I'm currently trying to wade through the literature/theory on photography so I admit I don't know it all but I'm surprised to find little on feminism and photography.
One bit I've found (and others I've heard of) are interested in 'reading' photography in a feminist way, and especially like to tackle the (male) gaze implied by photography.
But what about a feminist practitioner of photography?
I've been coming up against existential difficulties concerning photography because firstly, the most obvious thing about photography is you get to grasp an enormous phallus all day in the pursuit of your (second) favourite hobby!
Indeed, it seems the "lengths" one can go to are limitless.
So that's one problem. Should I enjoy my phallus-bellybutton or seek to disengage it? Of course it's attached to a machine analogous to a gun, it shoots and kills everything it sets its baleful eye on (see Susan Sontag for why photographs are all pictures of death).
There's also the difficulty of "truth" that a photograph apparently conveys - truth being something critiqued by feminist thought along with patriarchy, science, monotheism etc.
Having thought about this for quite a while I've come to think that the pinhole camera is much more feminist friendly. It has no phallus-lens but rather an opening, which is revealed to the light coming from the subject with no need for a mechanism (and therefore has no gun-click). The pinhole also needs more time to receive enough light from the scene to create a sufficient chemical reaction on the film. Holding up a flap for between 1 second to several hours seems more personal than shooting a shutter at fractions of a second.
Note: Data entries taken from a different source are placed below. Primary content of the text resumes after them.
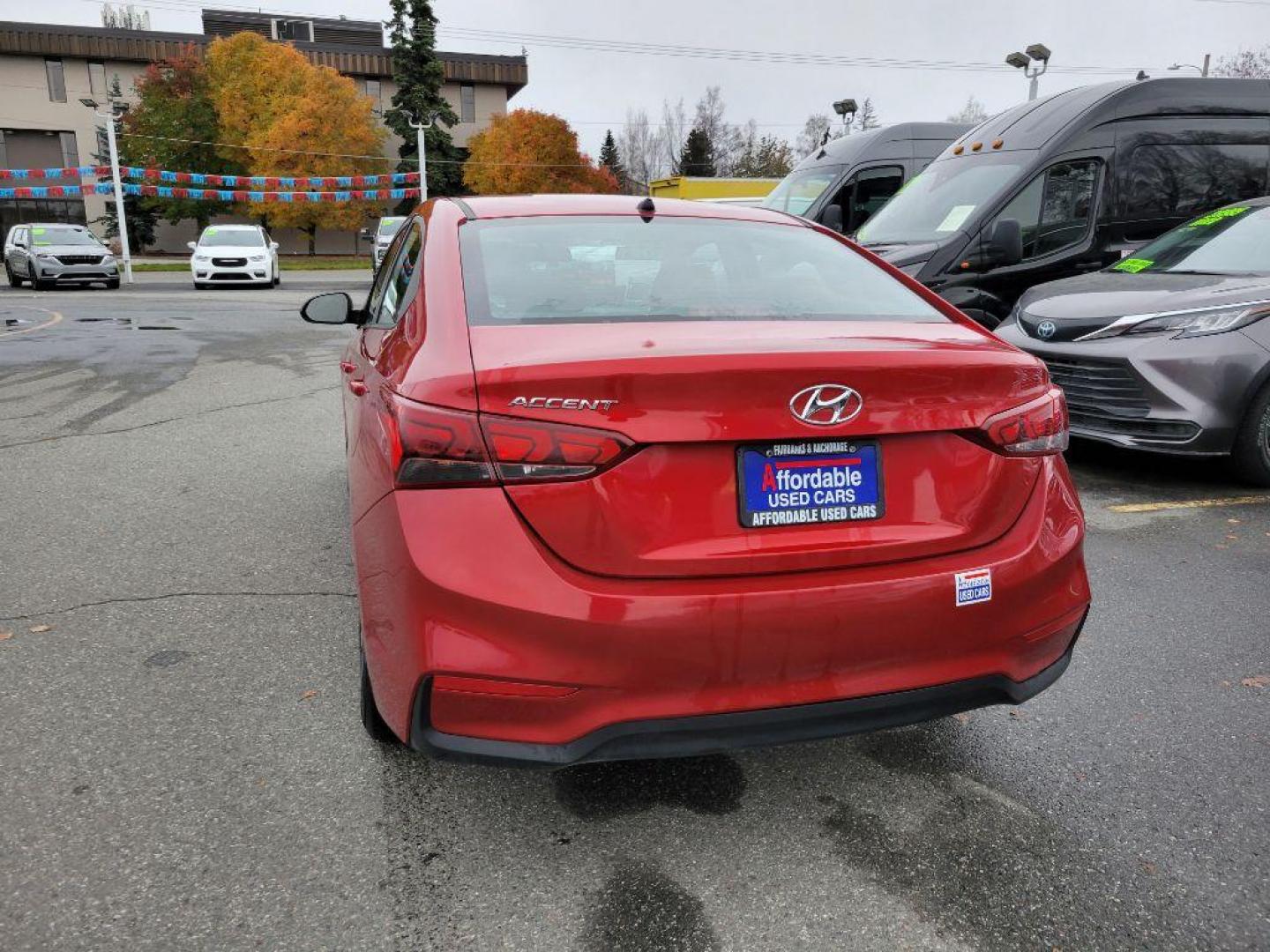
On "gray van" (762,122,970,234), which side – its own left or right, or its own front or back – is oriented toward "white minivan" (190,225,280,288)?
right

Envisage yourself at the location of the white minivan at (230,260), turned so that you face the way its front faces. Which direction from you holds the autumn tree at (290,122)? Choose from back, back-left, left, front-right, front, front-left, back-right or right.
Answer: back

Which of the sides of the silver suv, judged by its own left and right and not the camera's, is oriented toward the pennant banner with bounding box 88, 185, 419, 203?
left

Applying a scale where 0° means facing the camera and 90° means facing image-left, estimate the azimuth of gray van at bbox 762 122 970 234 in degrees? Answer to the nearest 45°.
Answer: approximately 45°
It's still a bit fraught, however, since it still involves lifting a flap to "expose" a hole, but at least both camera and subject have to expose themselves to each other rather than the subject being murdered and the camera getting away scot-free.
Also, maybe since pinholes can give varying results and are affected by camera shake, portions that are out of focus and so-on, the photograph produced by a pinhole might not be forced to represent "truth" or "reality" but simply be what it is - an image.
Thanks to my sister I have a pinhole camera ready to go.
Does anybody else have these thoughts?